TASK DESCRIPTION
An exact copy of the entries below is the expected answer.

(ENTRIES SUPPLIED begins)

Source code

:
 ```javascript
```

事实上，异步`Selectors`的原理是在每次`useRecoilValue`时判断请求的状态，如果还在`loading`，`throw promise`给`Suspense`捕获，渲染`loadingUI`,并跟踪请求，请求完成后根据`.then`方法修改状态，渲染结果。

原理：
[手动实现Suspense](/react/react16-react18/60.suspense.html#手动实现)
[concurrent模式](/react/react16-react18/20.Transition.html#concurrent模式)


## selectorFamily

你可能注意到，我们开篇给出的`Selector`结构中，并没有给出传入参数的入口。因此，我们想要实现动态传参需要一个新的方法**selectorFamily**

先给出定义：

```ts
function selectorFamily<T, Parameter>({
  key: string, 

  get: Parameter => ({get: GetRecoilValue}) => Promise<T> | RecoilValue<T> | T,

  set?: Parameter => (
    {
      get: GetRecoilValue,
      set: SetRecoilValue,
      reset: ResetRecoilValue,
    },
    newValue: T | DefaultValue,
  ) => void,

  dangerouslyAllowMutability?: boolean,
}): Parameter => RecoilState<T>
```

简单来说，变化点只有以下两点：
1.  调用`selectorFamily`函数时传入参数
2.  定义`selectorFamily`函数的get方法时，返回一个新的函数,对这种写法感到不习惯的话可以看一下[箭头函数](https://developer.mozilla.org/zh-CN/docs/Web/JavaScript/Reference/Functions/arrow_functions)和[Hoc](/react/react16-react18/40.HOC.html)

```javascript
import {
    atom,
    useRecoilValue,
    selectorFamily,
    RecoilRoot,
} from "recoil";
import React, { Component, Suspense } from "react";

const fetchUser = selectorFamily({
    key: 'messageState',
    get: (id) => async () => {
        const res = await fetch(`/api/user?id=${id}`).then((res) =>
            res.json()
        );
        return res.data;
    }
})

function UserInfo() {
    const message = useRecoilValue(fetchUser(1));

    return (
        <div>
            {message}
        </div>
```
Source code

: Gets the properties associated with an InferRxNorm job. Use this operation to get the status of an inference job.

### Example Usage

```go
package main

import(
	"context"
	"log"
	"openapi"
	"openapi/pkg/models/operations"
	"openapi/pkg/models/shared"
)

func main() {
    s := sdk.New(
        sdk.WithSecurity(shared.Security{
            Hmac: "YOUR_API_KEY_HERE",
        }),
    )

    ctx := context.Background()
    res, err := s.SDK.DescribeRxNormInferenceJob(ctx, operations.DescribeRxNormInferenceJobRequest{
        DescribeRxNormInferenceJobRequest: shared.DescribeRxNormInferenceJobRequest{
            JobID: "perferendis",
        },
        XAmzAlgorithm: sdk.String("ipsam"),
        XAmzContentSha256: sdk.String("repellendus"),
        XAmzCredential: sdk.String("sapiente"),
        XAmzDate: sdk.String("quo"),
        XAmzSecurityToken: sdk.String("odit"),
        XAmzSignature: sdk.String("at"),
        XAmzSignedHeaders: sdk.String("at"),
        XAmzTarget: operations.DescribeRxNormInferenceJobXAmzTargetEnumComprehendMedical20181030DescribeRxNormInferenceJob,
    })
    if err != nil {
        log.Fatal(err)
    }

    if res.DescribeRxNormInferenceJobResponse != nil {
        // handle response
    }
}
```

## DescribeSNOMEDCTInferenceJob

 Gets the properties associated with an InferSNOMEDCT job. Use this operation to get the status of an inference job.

(ENTRIES SUPPLIED ends)

RESPONSE AREA
Source code

:
 ```javascript
```

事实上，异步`Selectors`的原理是在每次`useRecoilValue`时判断请求的状态，如果还在`loading`，`throw promise`给`Suspense`捕获，渲染`loadingUI`,并跟踪请求，请求完成后根据`.then`方法修改状态，渲染结果。

原理：
[手动实现Suspense](/react/react16-react18/60.suspense.html#手动实现)
[concurrent模式](/react/react16-react18/20.Transition.html#concurrent模式)


## selectorFamily

你可能注意到，我们开篇给出的`Selector`结构中，并没有给出传入参数的入口。因此，我们想要实现动态传参需要一个新的方法**selectorFamily**

先给出定义：

```ts
function selectorFamily<T, Parameter>({
  key: string, 

  get: Parameter => ({get: GetRecoilValue}) => Promise<T> | RecoilValue<T> | T,

  set?: Parameter => (
    {
      get: GetRecoilValue,
      set: SetRecoilValue,
      reset: ResetRecoilValue,
    },
    newValue: T | DefaultValue,
  ) => void,

  dangerouslyAllowMutability?: boolean,
}): Parameter => RecoilState<T>
```

简单来说，变化点只有以下两点：
1.  调用`selectorFamily`函数时传入参数
2.  定义`selectorFamily`函数的get方法时，返回一个新的函数,对这种写法感到不习惯的话可以看一下[箭头函数](https://developer.mozilla.org/zh-CN/docs/Web/JavaScript/Reference/Functions/arrow_functions)和[Hoc](/react/react16-react18/40.HOC.html)

```javascript
import {
    atom,
    useRecoilValue,
    selectorFamily,
    RecoilRoot,
} from "recoil";
import React, { Component, Suspense } from "react";

const fetchUser = selectorFamily({
    key: 'messageState',
    get: (id) => async () => {
        const res = await fetch(`/api/user?id=${id}`).then((res) =>
            res.json()
        );
        return res.data;
    }
})

function UserInfo() {
    const message = useRecoilValue(fetchUser(1));

    return (
        <div>
            {message}
        </div>
```
Source code

: Gets the properties associated with an InferRxNorm job. Use this operation to get the status of an inference job.

### Example Usage

```go
package main

import(
	"context"
	"log"
	"openapi"
	"openapi/pkg/models/operations"
	"openapi/pkg/models/shared"
)

func main() {
    s := sdk.New(
        sdk.WithSecurity(shared.Security{
            Hmac: "YOUR_API_KEY_HERE",
        }),
    )

    ctx := context.Background()
    res, err := s.SDK.DescribeRxNormInferenceJob(ctx, operations.DescribeRxNormInferenceJobRequest{
        DescribeRxNormInferenceJobRequest: shared.DescribeRxNormInferenceJobRequest{
            JobID: "perferendis",
        },
        XAmzAlgorithm: sdk.String("ipsam"),
        XAmzContentSha256: sdk.String("repellendus"),
        XAmzCredential: sdk.String("sapiente"),
        XAmzDate: sdk.String("quo"),
        XAmzSecurityToken: sdk.String("odit"),
        XAmzSignature: sdk.String("at"),
        XAmzSignedHeaders: sdk.String("at"),
        XAmzTarget: operations.DescribeRxNormInferenceJobXAmzTargetEnumComprehendMedical20181030DescribeRxNormInferenceJob,
    })
    if err != nil {
        log.Fatal(err)
    }

    if res.DescribeRxNormInferenceJobResponse != nil {
        // handle response
    }
}
```

## DescribeSNOMEDCTInferenceJob

 Gets the properties associated with an InferSNOMEDCT job. Use this operation to get the status of an inference job.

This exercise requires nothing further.